Le 1er décembre, à l’initiative de mon groupe politique, le Sénat a désigné 23 membres pour siéger au sein de la mission d’information sur « la judiciarisation de la vie publique ». J’aurais la responsabilité de conduire un rapport qui sera établi à priori au mois de mars. L’essentiel des travaux porte sur les relations entre le pouvoir législatif et l’institution judiciaire dans la fabrication de la norme, notamment au niveau européen avec l’épineuse question de la primauté du droit européen sur le droit national.
Primauté du droit européen sur le droit national ?
Avec cette mission, il est question de se pencher sur la question de la subsidiarité des normes nationales vis-à-vis des normes européennes. Les débats entre le droit européen et le droit national sont des enjeux majeurs. Ils nourrissent de fortes tensions en Europe.
En témoignent la récente décision de Cour constitutionnelle polonaise de rejeter une partie de la Convention européenne des droits de l’homme, jugée incompatible avec la Constitution du pays ou la décision de la Cour constitutionnelle allemande de Karlsruhe de rejeter le programme de rachat de dettes publiques lancé face à la crise sanitaire. Cette dernière remettait ainsi en cause le droit de la Banque centrale européenne et le principe de primauté du droit européen sur le droit national.
Réguler la création de la norme entre le pouvoir législatif et judiciaire
L’évolution de la fabrication de la norme en France sera aussi au coeur des travaux. L’institution judiciaire n’est pas simplement l’interprète du droit. Elle crée la norme et de ce fait crée un sujet sur la place du Parlement.
Ça pose une question de légitimité. Nous voulons examiner les conditions qui nous permettraient d’avoir un meilleur dialogue entre la société et les juges et entre les juges et les parlementaires.
A titre d’exemple, le Sénat a adopté cette année une loi permettant aux personnes placées en détention de faire respecter le droit à être incarcéré dans des conditions dignes. Ce texte tire son origine d’une décision de la Cour européenne des droits de l’Homme qui avait condamné la France en raison de conditions de détention dégradantes et inhumaines, et pour l’absence de recours effectifs à même de prévenir ou de faire cesser ces atteintes en droit interne.

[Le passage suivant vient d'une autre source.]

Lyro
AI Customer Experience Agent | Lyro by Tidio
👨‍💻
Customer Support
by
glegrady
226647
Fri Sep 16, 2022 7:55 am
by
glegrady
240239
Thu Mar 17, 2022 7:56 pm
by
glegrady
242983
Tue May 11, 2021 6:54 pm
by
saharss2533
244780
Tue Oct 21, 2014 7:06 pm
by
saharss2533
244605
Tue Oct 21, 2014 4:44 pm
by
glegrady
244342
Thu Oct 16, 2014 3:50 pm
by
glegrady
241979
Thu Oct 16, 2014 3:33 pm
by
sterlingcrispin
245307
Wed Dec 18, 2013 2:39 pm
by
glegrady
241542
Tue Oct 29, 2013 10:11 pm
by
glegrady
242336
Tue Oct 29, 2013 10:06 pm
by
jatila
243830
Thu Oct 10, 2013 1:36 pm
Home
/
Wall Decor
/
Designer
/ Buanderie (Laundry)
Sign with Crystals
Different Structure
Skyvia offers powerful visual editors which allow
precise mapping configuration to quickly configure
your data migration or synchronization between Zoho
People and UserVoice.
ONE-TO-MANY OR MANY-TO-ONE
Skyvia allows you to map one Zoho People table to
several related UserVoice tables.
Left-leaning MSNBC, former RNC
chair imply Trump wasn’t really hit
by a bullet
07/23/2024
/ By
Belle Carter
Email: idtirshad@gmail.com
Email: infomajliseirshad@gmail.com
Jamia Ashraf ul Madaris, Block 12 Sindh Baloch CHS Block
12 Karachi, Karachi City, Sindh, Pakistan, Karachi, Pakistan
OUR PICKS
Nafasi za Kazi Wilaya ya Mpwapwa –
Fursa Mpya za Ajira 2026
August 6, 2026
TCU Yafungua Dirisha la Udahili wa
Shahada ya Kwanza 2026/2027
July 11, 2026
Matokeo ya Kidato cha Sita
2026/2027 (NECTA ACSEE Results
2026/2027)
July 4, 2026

Par la suite, la Cour de Cassation avait donné aux juges, et « sans attendre une éventuelle modification des textes », la possibilité de libérer un prisonnier s’ils constataient que les conditions de détention de ce dernier sont indignes. Puis le Conseil constitutionnel avait exigé du Parlement l’adoption d’une nouvelle loi, permettant aux personnes placées en détention provisoire de faire respecter ce droit à être incarcéré dans des conditions dignes.